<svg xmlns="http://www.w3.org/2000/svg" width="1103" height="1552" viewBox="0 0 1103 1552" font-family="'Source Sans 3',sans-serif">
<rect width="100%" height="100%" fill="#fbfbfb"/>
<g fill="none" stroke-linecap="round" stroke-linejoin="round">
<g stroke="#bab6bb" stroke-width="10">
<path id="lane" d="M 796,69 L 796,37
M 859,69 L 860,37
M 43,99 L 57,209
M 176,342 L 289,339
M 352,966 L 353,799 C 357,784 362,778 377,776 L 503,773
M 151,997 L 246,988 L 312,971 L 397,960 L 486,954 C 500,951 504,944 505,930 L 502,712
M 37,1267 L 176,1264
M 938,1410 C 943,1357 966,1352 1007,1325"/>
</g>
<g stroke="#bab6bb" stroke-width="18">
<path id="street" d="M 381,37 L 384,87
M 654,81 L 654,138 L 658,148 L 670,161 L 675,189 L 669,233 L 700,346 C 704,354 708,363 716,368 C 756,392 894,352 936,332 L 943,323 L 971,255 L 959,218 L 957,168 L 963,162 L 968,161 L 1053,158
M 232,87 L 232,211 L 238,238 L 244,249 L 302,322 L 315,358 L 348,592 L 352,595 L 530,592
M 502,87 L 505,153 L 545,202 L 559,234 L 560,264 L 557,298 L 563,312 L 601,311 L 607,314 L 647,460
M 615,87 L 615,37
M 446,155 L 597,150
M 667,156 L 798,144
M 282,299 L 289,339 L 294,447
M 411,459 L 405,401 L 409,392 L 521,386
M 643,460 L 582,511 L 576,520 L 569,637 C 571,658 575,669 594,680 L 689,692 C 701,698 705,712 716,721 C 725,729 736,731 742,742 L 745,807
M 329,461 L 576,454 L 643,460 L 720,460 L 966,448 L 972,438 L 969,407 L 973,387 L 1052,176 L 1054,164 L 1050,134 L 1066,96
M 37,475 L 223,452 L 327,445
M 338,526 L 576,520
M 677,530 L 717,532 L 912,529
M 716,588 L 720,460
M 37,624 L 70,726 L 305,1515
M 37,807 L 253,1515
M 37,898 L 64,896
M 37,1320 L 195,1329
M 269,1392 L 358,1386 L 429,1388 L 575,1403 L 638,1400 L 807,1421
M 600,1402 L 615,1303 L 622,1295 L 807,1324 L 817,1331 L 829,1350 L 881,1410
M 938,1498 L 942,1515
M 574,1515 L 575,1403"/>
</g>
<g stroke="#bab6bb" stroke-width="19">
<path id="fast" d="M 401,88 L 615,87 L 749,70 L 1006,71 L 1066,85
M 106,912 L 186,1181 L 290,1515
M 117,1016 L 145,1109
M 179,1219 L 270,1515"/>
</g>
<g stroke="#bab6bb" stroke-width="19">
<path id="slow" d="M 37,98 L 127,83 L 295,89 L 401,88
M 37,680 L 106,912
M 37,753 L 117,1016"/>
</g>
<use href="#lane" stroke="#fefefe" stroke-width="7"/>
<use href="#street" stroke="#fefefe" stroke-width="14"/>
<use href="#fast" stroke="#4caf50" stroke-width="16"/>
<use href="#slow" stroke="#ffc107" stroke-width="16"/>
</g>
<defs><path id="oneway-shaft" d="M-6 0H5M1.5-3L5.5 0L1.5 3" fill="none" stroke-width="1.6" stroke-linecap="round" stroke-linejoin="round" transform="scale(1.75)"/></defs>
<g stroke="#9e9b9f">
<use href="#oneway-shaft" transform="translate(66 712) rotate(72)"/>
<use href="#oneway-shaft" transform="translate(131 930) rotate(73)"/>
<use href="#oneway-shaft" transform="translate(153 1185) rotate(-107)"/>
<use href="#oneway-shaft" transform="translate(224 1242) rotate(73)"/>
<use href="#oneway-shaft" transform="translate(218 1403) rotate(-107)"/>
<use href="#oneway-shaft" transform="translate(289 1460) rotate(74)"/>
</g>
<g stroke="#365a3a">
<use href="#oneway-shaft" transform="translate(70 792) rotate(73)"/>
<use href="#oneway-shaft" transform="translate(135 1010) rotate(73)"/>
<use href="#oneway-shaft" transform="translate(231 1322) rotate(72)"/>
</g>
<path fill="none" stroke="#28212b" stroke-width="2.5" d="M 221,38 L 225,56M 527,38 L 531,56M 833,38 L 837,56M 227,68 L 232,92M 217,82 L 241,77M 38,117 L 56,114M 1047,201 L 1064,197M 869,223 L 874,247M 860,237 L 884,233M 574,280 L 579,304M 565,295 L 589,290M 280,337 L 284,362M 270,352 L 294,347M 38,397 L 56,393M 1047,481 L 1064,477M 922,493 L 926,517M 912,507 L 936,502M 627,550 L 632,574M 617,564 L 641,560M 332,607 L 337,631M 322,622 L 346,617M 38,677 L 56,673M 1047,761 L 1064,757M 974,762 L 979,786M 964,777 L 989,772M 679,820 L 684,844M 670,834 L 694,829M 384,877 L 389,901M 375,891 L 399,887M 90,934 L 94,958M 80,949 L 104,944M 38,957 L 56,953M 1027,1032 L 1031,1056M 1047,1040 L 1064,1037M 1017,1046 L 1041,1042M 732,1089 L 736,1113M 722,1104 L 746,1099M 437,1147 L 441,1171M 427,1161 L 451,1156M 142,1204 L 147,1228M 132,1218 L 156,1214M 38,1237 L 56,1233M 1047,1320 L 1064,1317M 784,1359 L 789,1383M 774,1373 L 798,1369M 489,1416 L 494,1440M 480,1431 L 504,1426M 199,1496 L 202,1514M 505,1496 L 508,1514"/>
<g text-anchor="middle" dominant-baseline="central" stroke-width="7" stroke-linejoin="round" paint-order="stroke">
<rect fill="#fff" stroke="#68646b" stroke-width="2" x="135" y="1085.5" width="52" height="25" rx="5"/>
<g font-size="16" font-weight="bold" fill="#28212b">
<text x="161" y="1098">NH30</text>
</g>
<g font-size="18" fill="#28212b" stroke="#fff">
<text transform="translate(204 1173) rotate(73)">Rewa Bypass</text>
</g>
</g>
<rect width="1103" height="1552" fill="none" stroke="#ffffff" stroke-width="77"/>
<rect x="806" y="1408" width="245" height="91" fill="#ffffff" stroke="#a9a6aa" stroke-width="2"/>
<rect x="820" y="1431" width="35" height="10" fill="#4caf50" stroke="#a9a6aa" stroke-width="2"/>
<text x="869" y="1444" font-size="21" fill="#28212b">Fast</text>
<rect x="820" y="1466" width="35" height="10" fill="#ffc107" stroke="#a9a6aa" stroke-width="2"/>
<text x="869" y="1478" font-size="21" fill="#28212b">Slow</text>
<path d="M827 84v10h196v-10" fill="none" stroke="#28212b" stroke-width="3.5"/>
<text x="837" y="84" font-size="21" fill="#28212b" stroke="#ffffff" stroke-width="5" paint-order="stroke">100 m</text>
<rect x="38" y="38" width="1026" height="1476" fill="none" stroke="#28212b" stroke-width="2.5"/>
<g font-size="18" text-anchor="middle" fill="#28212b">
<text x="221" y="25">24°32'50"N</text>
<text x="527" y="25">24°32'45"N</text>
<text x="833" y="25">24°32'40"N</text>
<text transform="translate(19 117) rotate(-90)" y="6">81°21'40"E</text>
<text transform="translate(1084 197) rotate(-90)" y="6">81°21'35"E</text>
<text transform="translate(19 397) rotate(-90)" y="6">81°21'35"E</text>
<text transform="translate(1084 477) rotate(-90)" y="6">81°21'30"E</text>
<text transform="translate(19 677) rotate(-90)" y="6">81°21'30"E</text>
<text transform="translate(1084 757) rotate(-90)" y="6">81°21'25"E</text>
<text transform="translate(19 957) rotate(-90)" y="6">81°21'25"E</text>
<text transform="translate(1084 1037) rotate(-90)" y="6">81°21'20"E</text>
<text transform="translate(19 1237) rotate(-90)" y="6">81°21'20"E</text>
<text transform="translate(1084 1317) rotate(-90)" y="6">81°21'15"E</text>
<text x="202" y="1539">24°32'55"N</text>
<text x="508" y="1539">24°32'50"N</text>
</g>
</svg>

**WHAT YOU NEED TO DO:**
Could you say how many lines in the data above contain "round"? Reply with the number alone.

**TASK OUTPUT:**
3